What the exercise asks
The line containing "सकता है। अगर" and every line after it, through the end of the records below: repeat them exactly, nothing more.

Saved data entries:
--
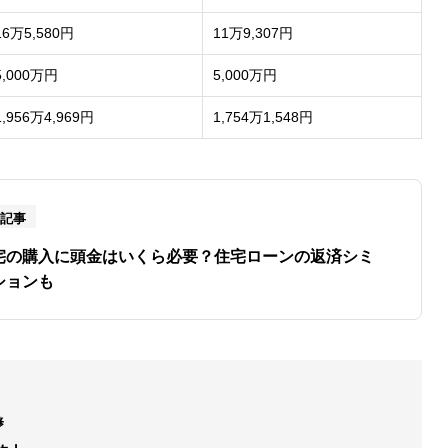
16万5,580円
11万9,307円
5,000万円
5,000万円
1,956万4,969円
1,754万1,548円
連記事
宅の購入に頭金はいくら必要？住宅ローンの返済シミ
ションも
修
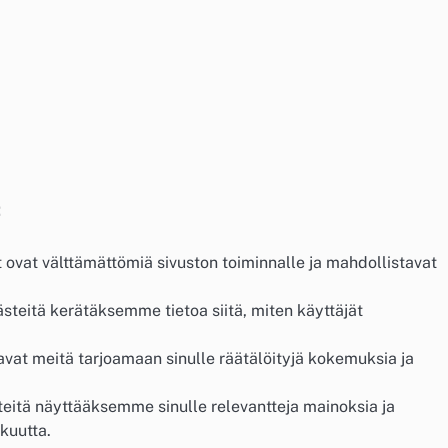
:
ovat välttämättömiä sivuston toiminnalle ja mahdollistavat
teitä kerätäksemme tietoa siitä, miten käyttäjät
vat meitä tarjoamaan sinulle räätälöityjä kokemuksia ja
itä näyttääksemme sinulle relevantteja mainoksia ja
kuutta.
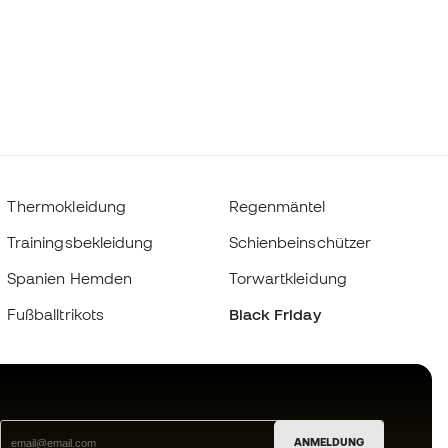
Thermokleidung
Regenmäntel
Trainingsbekleidung
Schienbeinschützer
Spanien Hemden
Torwartkleidung
Fußballtrikots
Black Friday
ANMELDUNG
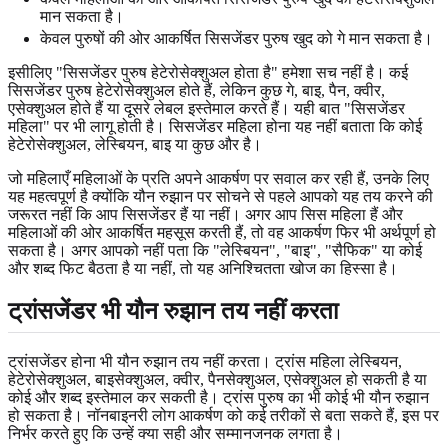
मान सकता है।
केवल पुरुषों की ओर आकर्षित सिसजेंडर पुरुष खुद को गे मान सकता है।
इसीलिए "सिसजेंडर पुरुष हेटेरोसेक्शुअल होता है" हमेशा सच नहीं है। कई
सिसजेंडर पुरुष हेटेरोसेक्शुअल होते हैं, लेकिन कुछ गे, बाइ, पैन, क्वीर,
एसेक्शुअल होते हैं या दूसरे लेबल इस्तेमाल करते हैं। यही बात "सिसजेंडर
महिला" पर भी लागू होती है। सिसजेंडर महिला होना यह नहीं बताता कि कोई
हेटेरोसेक्शुअल, लेस्बियन, बाइ या कुछ और है।
जो महिलाएँ महिलाओं के प्रति अपने आकर्षण पर सवाल कर रही हैं, उनके लिए
यह महत्वपूर्ण है क्योंकि यौन रुझान पर सोचने से पहले आपको यह तय करने की
जरूरत नहीं कि आप सिसजेंडर हैं या नहीं। अगर आप सिस महिला हैं और
महिलाओं की ओर आकर्षित महसूस करती हैं, तो वह आकर्षण फिर भी अर्थपूर्ण हो
सकता है। अगर आपको नहीं पता कि "लेस्बियन", "बाइ", "सैफिक" या कोई
और शब्द फिट बैठता है या नहीं, तो यह अनिश्चितता खोज का हिस्सा है।
ट्रांसजेंडर भी यौन रुझान तय नहीं करता
ट्रांसजेंडर होना भी यौन रुझान तय नहीं करता। ट्रांस महिला लेस्बियन,
हेटेरोसेक्शुअल, बाइसेक्शुअल, क्वीर, पैनसेक्शुअल, एसेक्शुअल हो सकती है या
कोई और शब्द इस्तेमाल कर सकती है। ट्रांस पुरुष का भी कोई भी यौन रुझान
हो सकता है। नॉनबाइनरी लोग आकर्षण को कई तरीकों से बता सकते हैं, इस पर
निर्भर करते हुए कि उन्हें क्या सही और सम्मानजनक लगता है।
--
Response to the task
सकता है। अगर आपको नहीं पता कि "लेस्बियन", "बाइ", "सैफिक" या कोई
और शब्द फिट बैठता है या नहीं, तो यह अनिश्चितता खोज का हिस्सा है।
ट्रांसजेंडर भी यौन रुझान तय नहीं करता
ट्रांसजेंडर होना भी यौन रुझान तय नहीं करता। ट्रांस महिला लेस्बियन,
हेटेरोसेक्शुअल, बाइसेक्शुअल, क्वीर, पैनसेक्शुअल, एसेक्शुअल हो सकती है या
कोई और शब्द इस्तेमाल कर सकती है। ट्रांस पुरुष का भी कोई भी यौन रुझान
हो सकता है। नॉनबाइनरी लोग आकर्षण को कई तरीकों से बता सकते हैं, इस पर
निर्भर करते हुए कि उन्हें क्या सही और सम्मानजनक लगता है।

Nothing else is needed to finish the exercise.